マックス・フェルスタッペンにひっかかり順位を落としたルイス・ハミルトン
マックス・フェルスタッペンにひっかかり順位を落としたルイス・ハミルトン

「ルイスのウルトラソフトのグリップが限界に達していた。恐らく、第1スティントでベッテルの猛追をかわすためにタイヤをオーバーヒートさせてしまったんだろう」

 17周目にピットインしたハミルトンに対して、ベッテルのピットインは23周目。だが、メルセデスAMGがフェラーリに比べて、単にタイヤに厳しいマシンとは言い切れないのは、ハミルトンのチームメートのバルテリ・ボッタスがベッテルよりも2周後の25周目にピットインしていることでもわかる。

 では、なぜハミルトンだけが、第1スティントでタイヤをオーバーヒートさせてしまったのか。それはハミルトンとボッタスのペースを比較するとわかる。第1スティントでハミルトンとボッタスより平均して1周あたりコンマ7秒速いペースで走っていた。このペースがメルセデスAMGのウルトラソフトをオーバーヒートさせたと考えられる。

 ハミルトンはオーバーヒートしないように、ボッタスと同じペースで走ることはできなかったのだろうか。もちろん、それは可能だが、そうすれば、「どのみちセバスチャンに抜かれていただろう」とハミルトンが語った通りの結果となるだろう。

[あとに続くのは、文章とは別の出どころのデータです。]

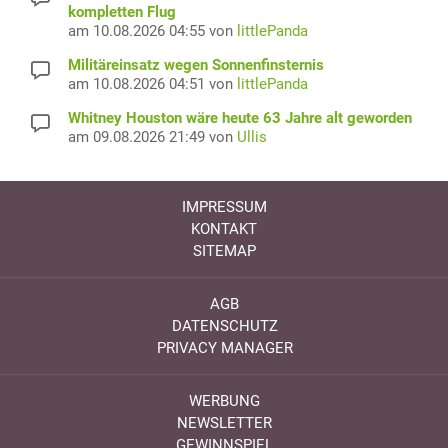
kompletten Flug
am 10.08.2026 04:55 von
littlePanda
Militäreinsatz wegen Sonnenfinsternis
am 10.08.2026 04:51 von
littlePanda
Whitney Houston wäre heute 63 Jahre alt geworden
am 09.08.2026 21:49 von
Ullis
IMPRESSUM
KONTAKT
SITEMAP
AGB
DATENSCHUTZ
PRIVACY MANAGER
WERBUNG
NEWSLETTER
GEWINNSPIEL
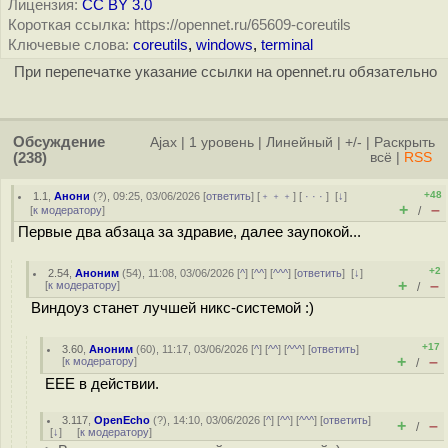
Лицензия:
CC BY 3.0
Короткая ссылка: https://opennet.ru/65609-coreutils
Ключевые слова:
coreutils
,
windows
,
terminal
При перепечатке указание ссылки на opennet.ru обязательно
Обсуждение
Ajax
|
1 уровень
|
Линейный
|
+/-
|
Раскрыть
(238)
всё
|
RSS
+48
1.1
,
Анони
(
?
), 09:25, 03/06/2026 [
ответить
] [
﹢﹢﹢
] [
· · ·
]
[
↓
]
+
–
[
к модератору
]
/
Первые два абзаца за здравие, далее заупокой...
+2
2.54
,
Аноним
(
54
), 11:08, 03/06/2026 [
^
] [
^^
] [
^^^
] [
ответить
]
[
↓
]
+
–
[
к модератору
]
/
Виндоуз станет лучшей никс-системой :)
+17
3.60
,
Аноним
(
60
), 11:17, 03/06/2026 [
^
] [
^^
] [
^^^
] [
ответить
]
+
–
[
к модератору
]
/
EEE в действии.
3.117
,
OpenEcho
(
?
), 14:10, 03/06/2026 [
^
] [
^^
] [
^^^
] [
ответить
]
+
–
/
[
↓
] [
к модератору
]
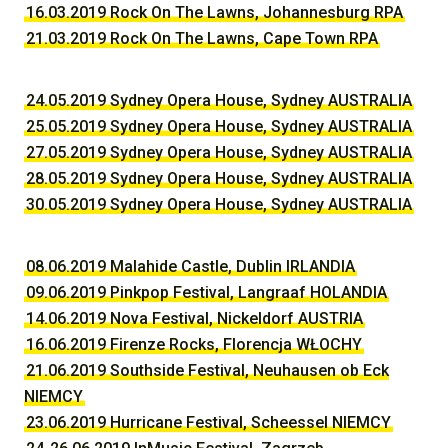
16.03.2019 Rock On The Lawns, Johannesburg RPA
21.03.2019 Rock On The Lawns, Cape Town RPA
24.05.2019 Sydney Opera House, Sydney AUSTRALIA
25.05.2019 Sydney Opera House, Sydney AUSTRALIA
27.05.2019 Sydney Opera House, Sydney AUSTRALIA
28.05.2019 Sydney Opera House, Sydney AUSTRALIA
30.05.2019 Sydney Opera House, Sydney AUSTRALIA
08.06.2019 Malahide Castle, Dublin IRLANDIA
09.06.2019 Pinkpop Festival, Langraaf HOLANDIA
14.06.2019 Nova Festival, Nickeldorf AUSTRIA
16.06.2019 Firenze Rocks, Florencja WŁOCHY
21.06.2019 Southside Festival, Neuhausen ob Eck
NIEMCY
23.06.2019 Hurricane Festival, Scheessel NIEMCY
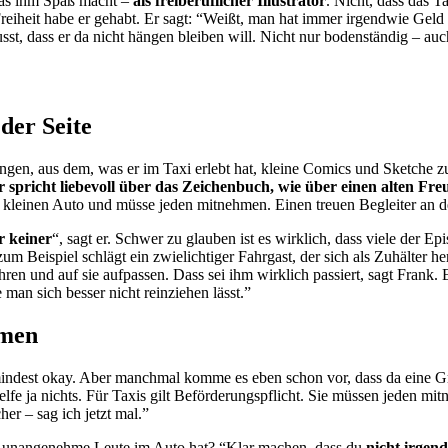
 was ihm Spaß macht –
als freiberuflicher Illustrator
. Nicht, dass das T
Freiheit habe er gehabt. Er sagt: “Weißt, man hat immer irgendwie Geld 
t, dass er da nicht hängen bleiben will. Nicht nur bodenständig – auch
der Seite
ngen, aus dem, was er im Taxi erlebt hat, kleine Comics und Sketche z
r spricht liebevoll über das Zeichenbuch, wie über einen alten Fr
 kleinen Auto und müsse jeden mitnehmen. Einen treuen Begleiter an de
r keiner
“, sagt er. Schwer zu glauben ist es wirklich, dass viele der 
m Beispiel schlägt ein zwielichtiger Fahrgast, der sich als Zuhälter he
ren und auf sie aufpassen. Dass sei ihm wirklich passiert, sagt Frank. 
e man sich besser nicht reinziehen lässt.”
hmen
umindest okay. Aber manchmal komme es eben schon vor, dass da eine G
helfe ja nichts. Für Taxis gilt Beförderungspflicht. Sie müssen jeden 
r – sag ich jetzt mal.”
unangenehme Leute im Auto hat? “Klar machen, dass du
nicht irgen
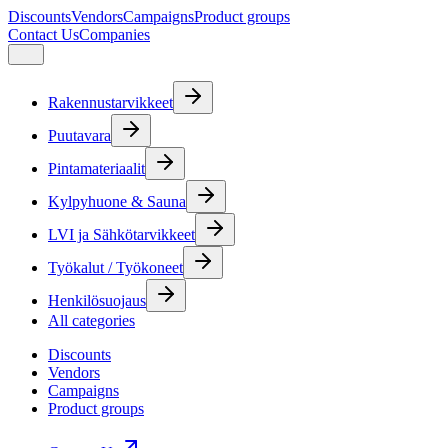
Discounts
Vendors
Campaigns
Product groups
Contact Us
Companies
Rakennustarvikkeet
Puutavara
Pintamateriaalit
Kylpyhuone & Sauna
LVI ja Sähkötarvikkeet
Työkalut / Työkoneet
Henkilösuojaus
All categories
Discounts
Vendors
Campaigns
Product groups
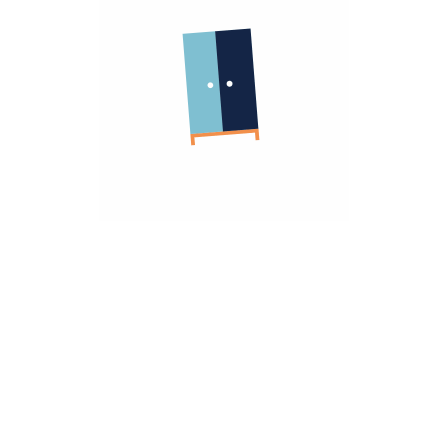
الشركة
معلومات عنا
الشروط و الاحكام
روابط مهمة
سياسة الأسترجاع
سياسة الخصوصية
الضمان
أنضم كشريك
هومزمارت للشركات
تريد مساعده؟
تواصل معانا
hello@homzmart.com
الموقع
اكتشف أقرب فرع لك
نحن نقبل
تحميل تطبيقتنا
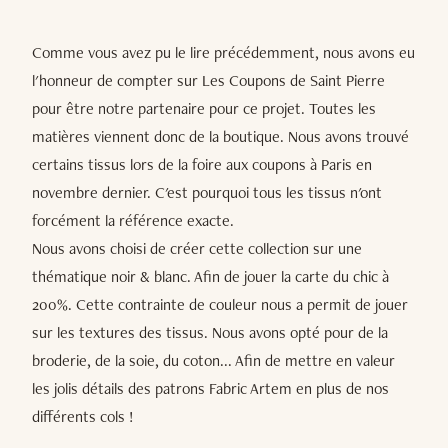
Comme vous avez pu le lire précédemment, nous avons eu
l'honneur de compter sur Les Coupons de Saint Pierre
pour être notre partenaire pour ce projet. Toutes les
matières viennent donc de la boutique. Nous avons trouvé
certains tissus lors de la foire aux coupons à Paris en
novembre dernier. C'est pourquoi tous les tissus n'ont
forcément la référence exacte.
Nous avons choisi de créer cette collection sur une
thématique noir & blanc. Afin de jouer la carte du chic à
200%. Cette contrainte de couleur nous a permit de jouer
sur les textures des tissus. Nous avons opté pour de la
broderie, de la soie, du coton... Afin de mettre en valeur
les jolis détails des patrons Fabric Artem en plus de nos
différents cols !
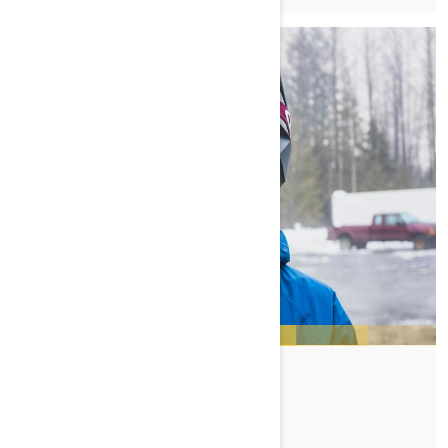
CRAIG MCMORRIS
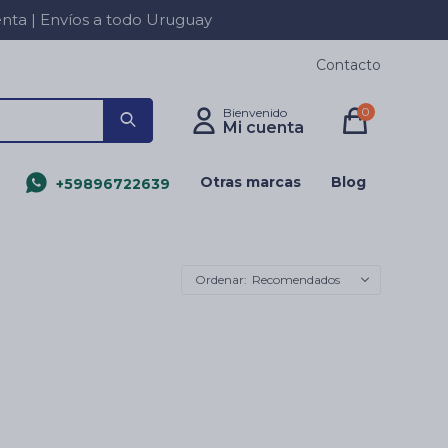
a | Envíos a todo Uruguay
Contacto
0
Otras marcas
Blog
+59896722639
Recomendados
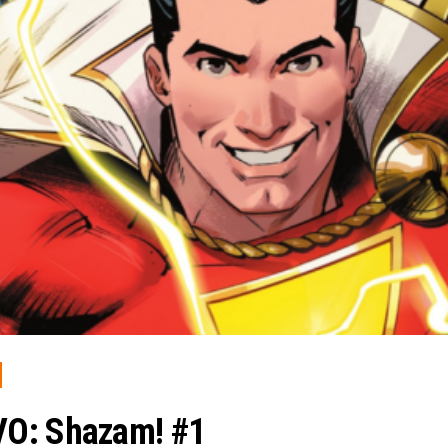
VO: Shazam! #1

 では、ピットストップをもう少し、先に延ばすことはできなかったのか。ウォルフは言う。
「われわれが先に動かなければ、フェラーリにアンダーカットされていただろう。われわれにはほかに選択肢はなかった。つまり、今日の敗因は戦略ミスではなく、単にフェラーリのほうが速かっただけだ」

 オーストラリアGPでのフェラーリの1勝は、メルセデスAMGのレースでのタイヤの使い方に課題があることを浮き彫りにした一戦となった。